The formation of a pressure relief zone is crucial for rockbust prevention during drilling pressure relief. This study investigates the mechanical behavior of high-stress rock under real-time drilling conditions and elucidates the mechanism behind the creation of the pressure relief zone. Utilizing the independently developed SG4500 drilling rig, we conducted a theoretical analysis of the forces acting on the drill bit. The analysis showed that cutting depth is directly proportional to real-time drilling speed, while tangential and normal forces are influenced by drilling diameter. Uniaxial compression tests on red sandstone specimens under high-stress real-time drilling conditions examined the impacts of different drilling speeds (800, 400, 100 r/min) and diameters (6, 8, 10, 12 mm) on rock mechanical behavior, rockburst characteristics, crack evolution, and peak elastic strain energy.

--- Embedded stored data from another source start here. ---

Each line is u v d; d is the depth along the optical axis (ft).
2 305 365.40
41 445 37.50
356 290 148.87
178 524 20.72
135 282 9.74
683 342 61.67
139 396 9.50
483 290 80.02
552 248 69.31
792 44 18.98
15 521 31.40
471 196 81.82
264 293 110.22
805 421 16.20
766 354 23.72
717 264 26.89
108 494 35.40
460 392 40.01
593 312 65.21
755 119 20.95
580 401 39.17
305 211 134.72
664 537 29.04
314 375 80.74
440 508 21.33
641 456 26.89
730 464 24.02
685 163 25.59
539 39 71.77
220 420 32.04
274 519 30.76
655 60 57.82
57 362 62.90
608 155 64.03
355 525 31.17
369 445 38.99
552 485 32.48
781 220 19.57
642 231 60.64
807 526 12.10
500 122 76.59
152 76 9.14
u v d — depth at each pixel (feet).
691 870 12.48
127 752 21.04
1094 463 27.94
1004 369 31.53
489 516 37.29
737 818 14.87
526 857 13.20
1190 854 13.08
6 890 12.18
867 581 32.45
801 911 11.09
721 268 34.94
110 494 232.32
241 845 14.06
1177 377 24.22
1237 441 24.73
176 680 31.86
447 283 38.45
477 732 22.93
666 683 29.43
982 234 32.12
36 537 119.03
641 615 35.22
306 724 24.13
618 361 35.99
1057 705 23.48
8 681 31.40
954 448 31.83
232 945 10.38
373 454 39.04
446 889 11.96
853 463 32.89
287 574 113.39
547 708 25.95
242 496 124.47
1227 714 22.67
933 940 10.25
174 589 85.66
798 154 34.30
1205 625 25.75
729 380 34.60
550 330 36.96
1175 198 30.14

The results indicate that decreasing drilling speed and increasing drilling diameter weaken rock mechanical behavior, including peak strength, Young’s modulus, rockburst characteristics, and peak elastic strain energy. Crack evolution analysis reveals that smaller drilling diameters and higher drilling speeds promote the development of far-field cracks, while larger drilling diameters and lower drilling speeds lead to crack formation around the borehole, and significantly affecting rock failure mechanisms. Theoretical analysis further confirms the correlation between crack evolution and stress distribution surrounding the drilling. Under vertical stress, the cracks near the borehole formed during real-time drilling are mainly influenced by tangential compressive and tensile stresses. Overall, this study provides a new perspective on understanding the mechanisms of drilling pressure relief for rockburst prevention.